### Data for this exercise ###

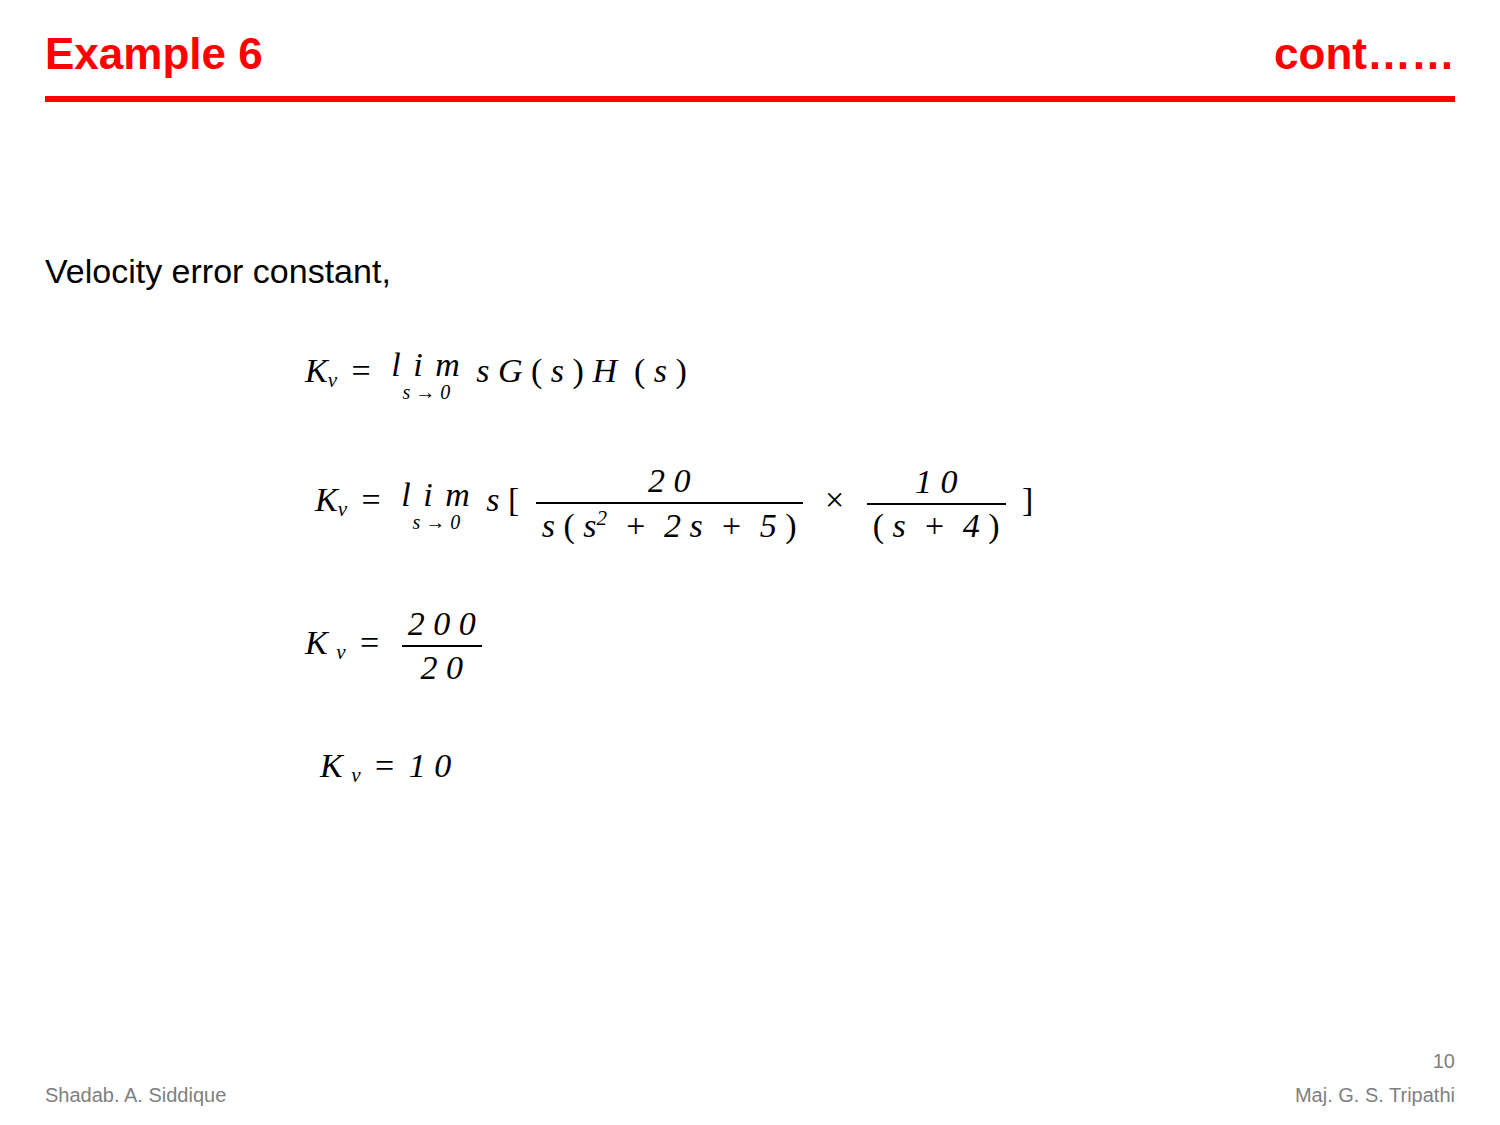Example 6 cont……
Velocity error constant,
Kv = l i m s → 0 s G ( s ) H ( s )
Kv = l i m s → 0 s [ 2 0 s ( s2 + 2 s + 5 ) × 1 0 ( s + 4 ) ]
K v = 2 0 0 2 0
K v = 1 0
10
Shadab. A. Siddique Maj. G. S. Tripathi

###

Work required:
With the line containing "K v = 2 0 0 2 0" as the first and the last line of the data as the final one, copy every line between them exactly, those two included.

Response to this exercise:
K v = 2 0 0 2 0
K v = 1 0
10
Shadab. A. Siddique Maj. G. S. Tripathi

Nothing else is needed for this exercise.